如果你对这篇内容有疑问,欢迎到本站社区发帖提问 参与讨论,获取更多帮助,或者扫码二维码加入 Web 技术交流群。
绑定邮箱获取回复消息
由于您还没有绑定你的真实邮箱,如果其他用户或者作者回复了您的评论,将不能在第一时间通知您!
发布评论
评论(1)
在这里,我为上述问题提供了示例解决方案。
我只是刻有ONR产品,以便解决方案是简单的
代码:
这里TOT将为给定数据输出所需的货物列。
Output:
Here you can specify the Time span using Number of days in Limit variable.

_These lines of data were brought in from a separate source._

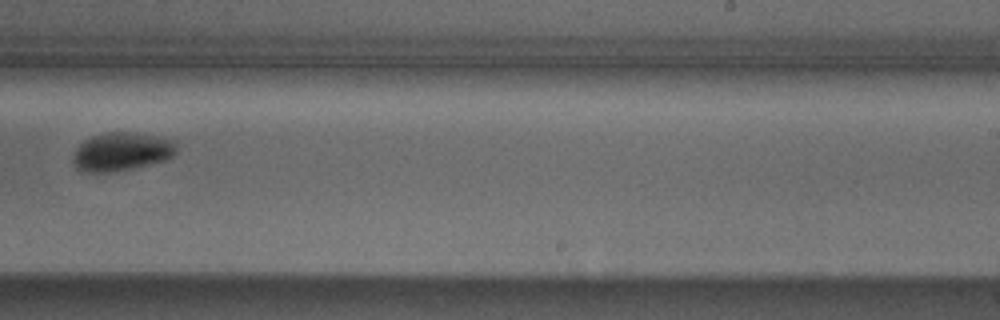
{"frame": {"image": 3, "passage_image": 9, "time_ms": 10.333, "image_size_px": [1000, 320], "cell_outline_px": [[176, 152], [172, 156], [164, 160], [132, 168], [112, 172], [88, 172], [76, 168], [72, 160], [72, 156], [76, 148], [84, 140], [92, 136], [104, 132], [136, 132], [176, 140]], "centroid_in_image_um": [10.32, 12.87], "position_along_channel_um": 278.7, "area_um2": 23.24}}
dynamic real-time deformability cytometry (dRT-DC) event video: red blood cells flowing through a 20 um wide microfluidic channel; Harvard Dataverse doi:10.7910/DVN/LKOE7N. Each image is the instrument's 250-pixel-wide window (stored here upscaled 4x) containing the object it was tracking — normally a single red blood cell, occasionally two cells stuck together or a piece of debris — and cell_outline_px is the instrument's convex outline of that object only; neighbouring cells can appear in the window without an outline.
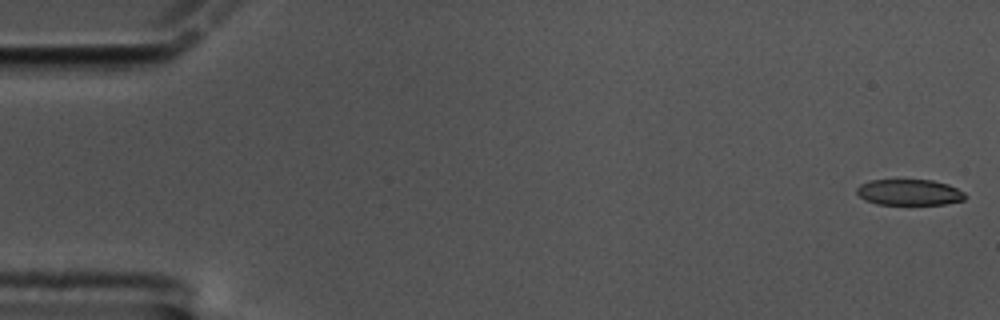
{"species": "common noctule bat (a hibernating species)", "species_latin": "Nyctalus noctula", "temperature_condition": "cold", "stored_images_in_passage": 59, "camera_frame_rate_fps": 3000, "um_per_image_px": 0.085, "animal": {"sex": "male", "body_mass_g": 17.5, "forearm_length_mm": 52.3}, "frame": {"image": 1, "passage_image": 1, "time_ms": 0.0, "image_size_px": [1000, 320], "cell_outline_px": [[964, 200], [944, 204], [876, 204], [864, 200], [856, 192], [856, 188], [860, 184], [872, 180], [932, 180], [948, 184], [964, 192]], "centroid_in_image_um": [77.26, 16.34], "position_along_channel_um": 7.7, "area_um2": 16.3}}
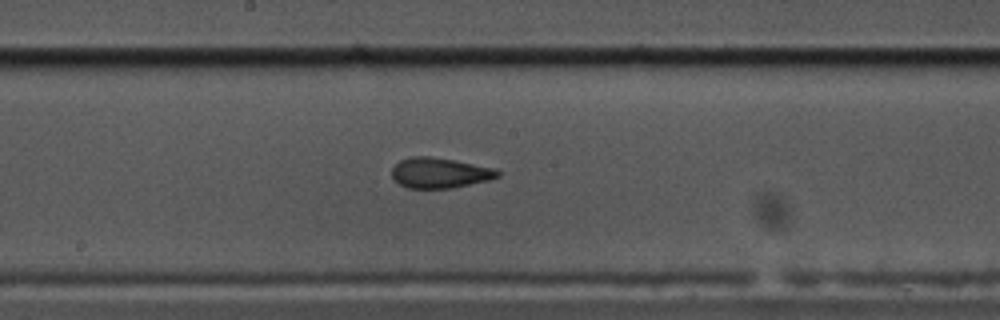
{"frame": {"image": 2, "passage_image": 31, "time_ms": 10.0, "image_size_px": [1000, 320], "cell_outline_px": [[500, 176], [488, 180], [452, 188], [408, 188], [400, 184], [392, 176], [392, 168], [400, 160], [412, 156], [428, 156], [452, 160], [496, 168], [500, 172]], "centroid_in_image_um": [37.38, 14.69], "position_along_channel_um": 210.8, "area_um2": 18.55}}
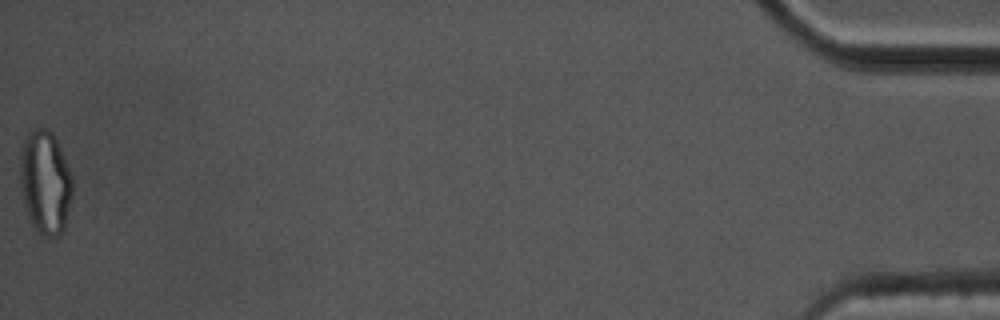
{"frame": {"image": 3, "passage_image": 59, "time_ms": 19.333, "image_size_px": [1000, 320], "cell_outline_px": [[72, 196], [64, 228], [56, 236], [44, 236], [36, 232], [28, 216], [24, 204], [20, 184], [20, 156], [24, 140], [28, 132], [32, 128], [48, 128], [52, 132], [60, 148], [72, 176]], "centroid_in_image_um": [3.83, 15.48], "position_along_channel_um": 431.4, "area_um2": 31.62}, "authors_computed_cell_mechanics": {"area_um2": 18.8428, "velocity_mm_per_s": 3.4213, "shape_relaxation_time_tau1_ms": null, "shape_relaxation_time_tau2_ms": 2.2, "deformation_change_tau1": null, "deformation_change_tau2": 0.0861}}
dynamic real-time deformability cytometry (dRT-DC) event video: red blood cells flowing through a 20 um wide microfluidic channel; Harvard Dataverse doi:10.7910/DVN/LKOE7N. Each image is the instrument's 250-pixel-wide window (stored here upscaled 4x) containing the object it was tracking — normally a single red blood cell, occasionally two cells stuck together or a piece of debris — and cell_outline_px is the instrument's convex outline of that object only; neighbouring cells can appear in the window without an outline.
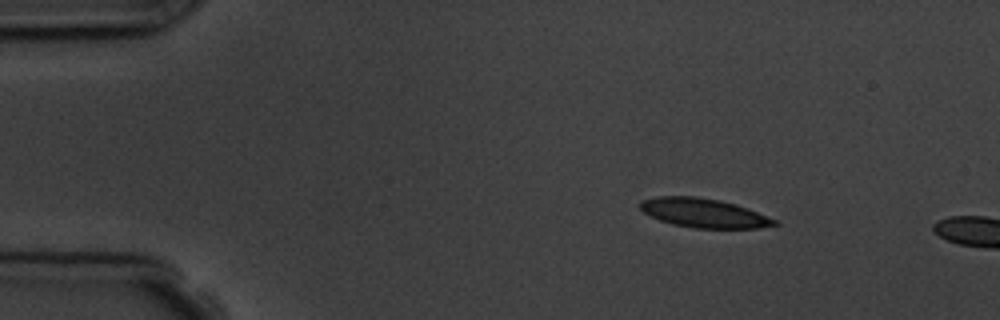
{"species": "common noctule bat (a hibernating species)", "species_latin": "Nyctalus noctula", "temperature_condition": "room temperature", "stored_images_in_passage": 2, "camera_frame_rate_fps": 3000, "um_per_image_px": 0.085, "animal": {"sex": "male", "body_mass_g": 19.5, "forearm_length_mm": 54.6}, "frame": {"image": 1, "passage_image": 1, "time_ms": 0.0, "image_size_px": [1000, 320], "cell_outline_px": [[780, 224], [756, 228], [692, 228], [672, 224], [660, 220], [644, 212], [640, 208], [640, 200], [656, 196], [696, 196], [720, 200], [736, 204], [776, 220]], "centroid_in_image_um": [59.79, 18.1], "position_along_channel_um": 25.2, "area_um2": 22.66}}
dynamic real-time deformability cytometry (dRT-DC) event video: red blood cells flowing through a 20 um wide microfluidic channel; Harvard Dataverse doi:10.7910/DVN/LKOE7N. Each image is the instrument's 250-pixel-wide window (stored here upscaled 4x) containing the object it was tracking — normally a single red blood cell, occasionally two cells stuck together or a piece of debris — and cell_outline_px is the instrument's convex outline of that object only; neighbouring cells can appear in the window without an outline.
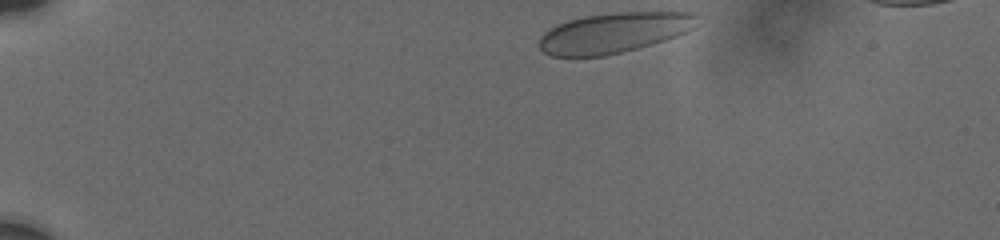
{"species": "human", "species_latin": "Homo sapiens", "temperature_condition": "cold", "stored_images_in_passage": 18, "camera_frame_rate_fps": 3000, "um_per_image_px": 0.085, "donor": {"sex": "male"}, "frame": {"image": 1, "passage_image": 1, "time_ms": 0.0, "image_size_px": [1000, 240], "cell_outline_px": [[700, 16], [692, 28], [676, 36], [652, 44], [604, 56], [552, 56], [544, 52], [540, 48], [540, 36], [544, 32], [568, 20], [584, 16], [616, 12], [692, 12]], "centroid_in_image_um": [52.19, 2.77], "position_along_channel_um": 32.8, "area_um2": 36.65}}
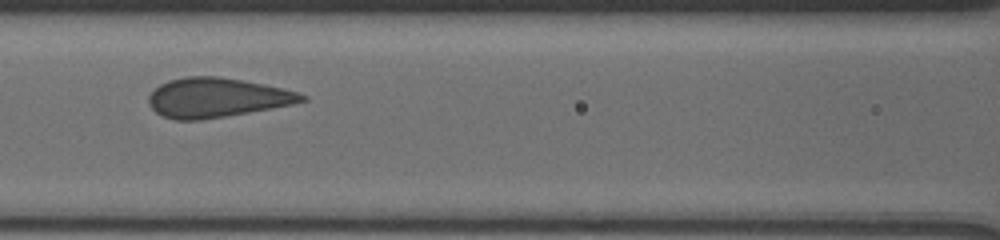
{"frame": {"image": 2, "passage_image": 15, "time_ms": 5.333, "image_size_px": [1000, 240], "cell_outline_px": [[308, 100], [292, 104], [248, 112], [200, 120], [176, 120], [164, 116], [156, 112], [148, 104], [148, 96], [160, 84], [168, 80], [188, 76], [220, 76], [244, 80], [284, 88], [308, 96]], "centroid_in_image_um": [18.42, 8.29], "position_along_channel_um": 148.2, "area_um2": 35.08}}
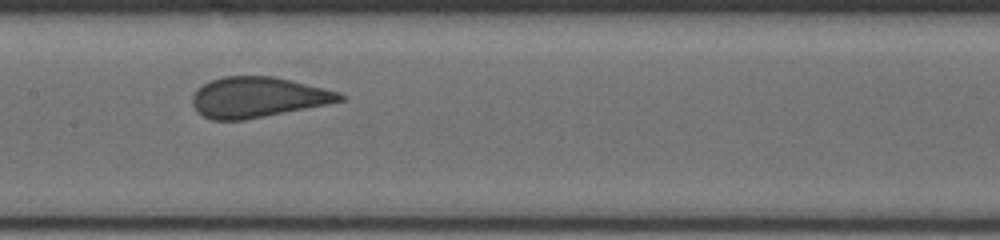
{"frame": {"image": 3, "passage_image": 17, "time_ms": 6.333, "image_size_px": [1000, 240], "cell_outline_px": [[348, 96], [344, 100], [244, 120], [212, 120], [204, 116], [192, 104], [192, 96], [196, 88], [212, 80], [224, 76], [272, 76], [324, 88], [340, 92]], "centroid_in_image_um": [21.9, 8.26], "position_along_channel_um": 185.5, "area_um2": 34.28}}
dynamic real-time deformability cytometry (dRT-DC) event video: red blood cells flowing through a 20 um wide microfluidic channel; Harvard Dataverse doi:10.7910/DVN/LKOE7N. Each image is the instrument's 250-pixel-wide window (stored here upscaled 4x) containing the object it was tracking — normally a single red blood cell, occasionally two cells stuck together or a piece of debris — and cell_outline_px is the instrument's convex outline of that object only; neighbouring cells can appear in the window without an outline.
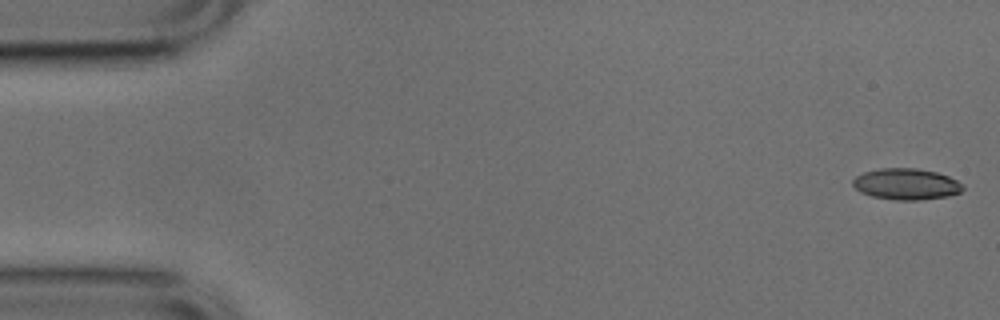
{"species": "common noctule bat (a hibernating species)", "species_latin": "Nyctalus noctula", "temperature_condition": "cold", "stored_images_in_passage": 52, "camera_frame_rate_fps": 3000, "um_per_image_px": 0.085, "animal": {"sex": "male", "body_mass_g": 17.9, "forearm_length_mm": 54.2}, "frame": {"image": 1, "passage_image": 1, "time_ms": 0.0, "image_size_px": [1000, 320], "cell_outline_px": [[964, 188], [960, 192], [948, 196], [920, 200], [896, 200], [872, 196], [860, 192], [852, 184], [852, 180], [856, 176], [864, 172], [880, 168], [916, 168], [936, 172], [948, 176], [964, 184]], "centroid_in_image_um": [77.03, 15.64], "position_along_channel_um": 8.0, "area_um2": 20.06}}
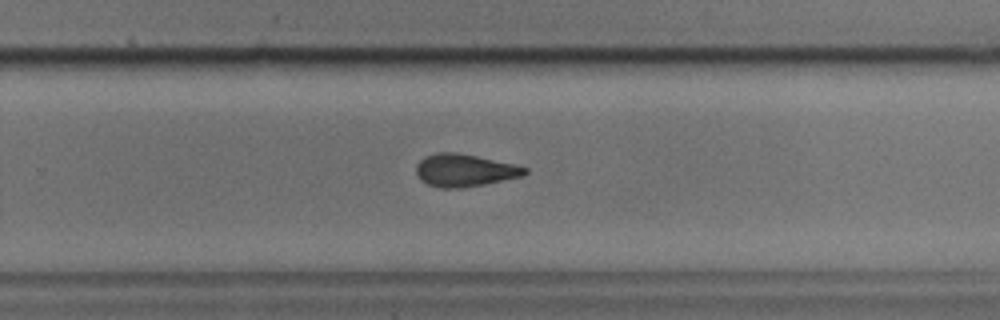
{"frame": {"image": 2, "passage_image": 33, "time_ms": 10.667, "image_size_px": [1000, 320], "cell_outline_px": [[528, 172], [524, 176], [484, 184], [460, 188], [440, 188], [428, 184], [420, 180], [416, 172], [416, 164], [424, 156], [436, 152], [456, 152], [516, 164], [528, 168]], "centroid_in_image_um": [39.49, 14.47], "position_along_channel_um": 290.3, "area_um2": 20.75}}
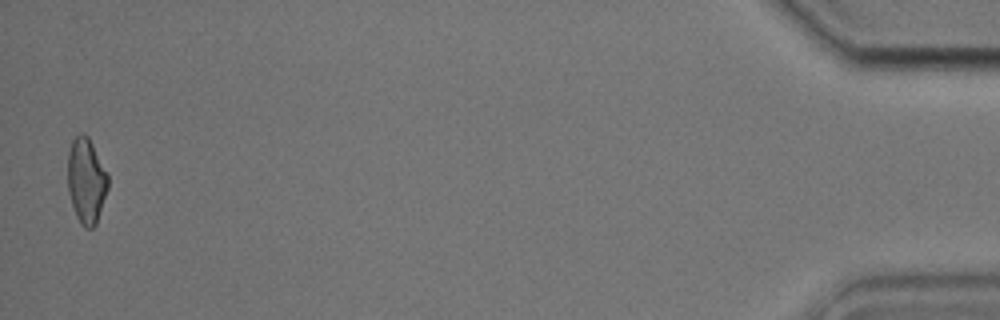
{"frame": {"image": 3, "passage_image": 51, "time_ms": 16.667, "image_size_px": [1000, 320], "cell_outline_px": [[108, 188], [96, 224], [92, 228], [84, 228], [80, 224], [76, 216], [68, 192], [68, 152], [72, 140], [80, 132], [84, 132], [88, 136], [108, 176]], "centroid_in_image_um": [7.32, 15.36], "position_along_channel_um": 427.9, "area_um2": 19.94}, "authors_computed_cell_mechanics": {"area_um2": 20.4612, "velocity_mm_per_s": 3.8276, "shape_relaxation_time_tau1_ms": 6.7196, "shape_relaxation_time_tau2_ms": 3.1286, "deformation_change_tau1": 0.1502, "deformation_change_tau2": 0.1171}}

Hope this solves the problem you are looking for.
Here I'm giving a sample solution for the above problem.
I have concidered just onr product so that the solution would be simple
Code:
Here Tot would output the required cumsum column for the given data.
Output:
Here you can specify the Time span using Number of days in Limit variable.
Hope this solves the problem you are looking for.